▸ **Work to complete**: Your answer must be the line containing "left hip: (328, 339)" and each following line to the end of the listing below, copied exactly, with pictures removed and nothing added.

▸ **Data for the task**:
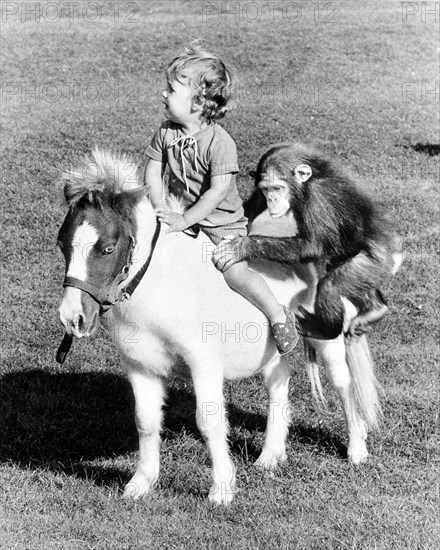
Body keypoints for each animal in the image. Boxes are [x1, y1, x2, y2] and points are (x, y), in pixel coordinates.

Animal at [57, 149, 382, 506]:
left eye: (107, 248)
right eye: (62, 244)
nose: (73, 317)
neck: (162, 285)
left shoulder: (204, 366)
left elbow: (209, 423)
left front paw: (222, 489)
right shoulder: (140, 366)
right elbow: (145, 422)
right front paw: (141, 483)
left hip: (328, 339)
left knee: (343, 382)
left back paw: (356, 449)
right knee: (279, 383)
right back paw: (270, 455)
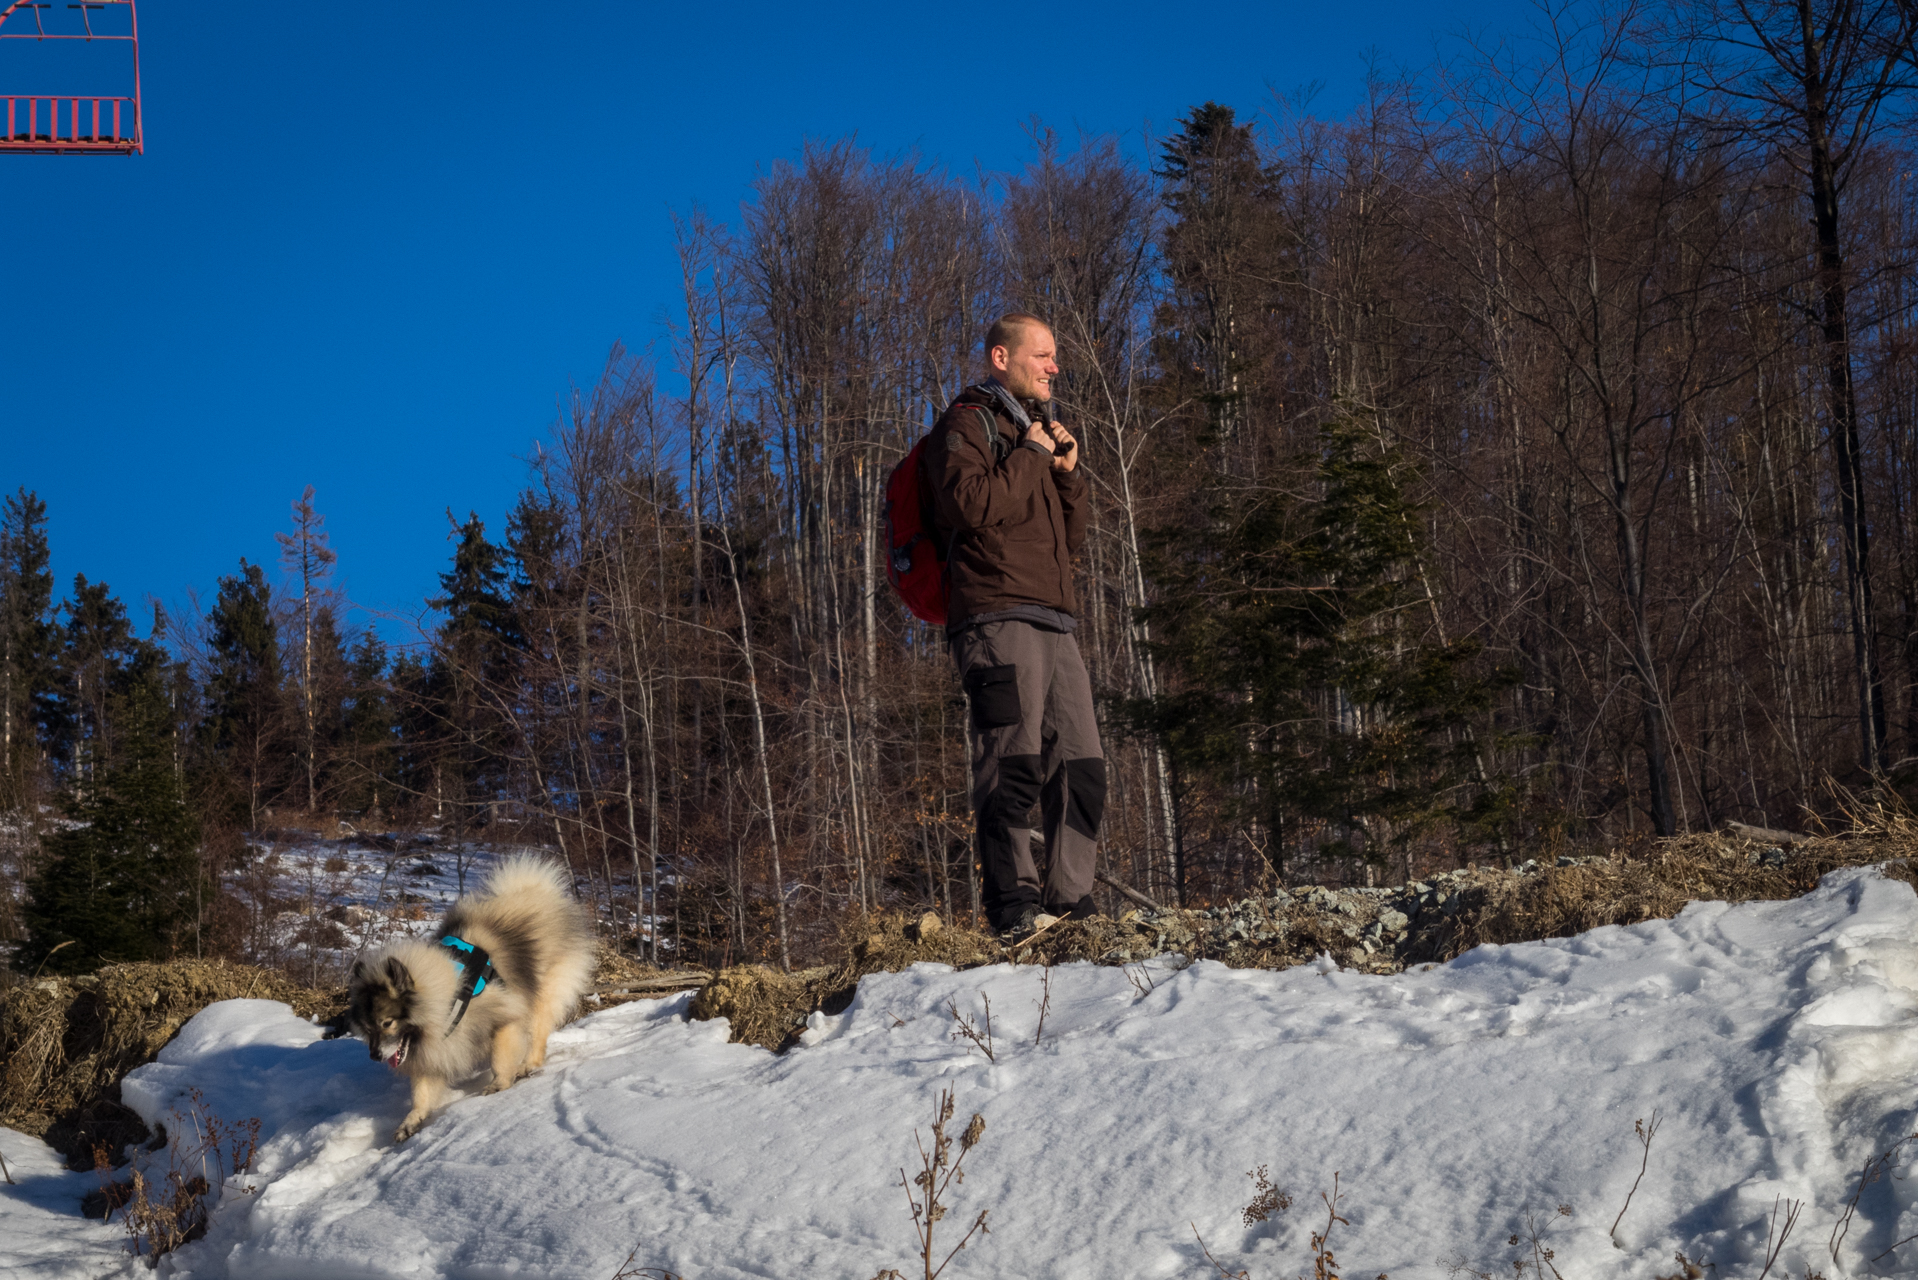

▸ **Answer section**:
left hip: (328, 339)
left knee: (343, 382)
left back paw: (356, 449)
right knee: (279, 383)
right back paw: (270, 455)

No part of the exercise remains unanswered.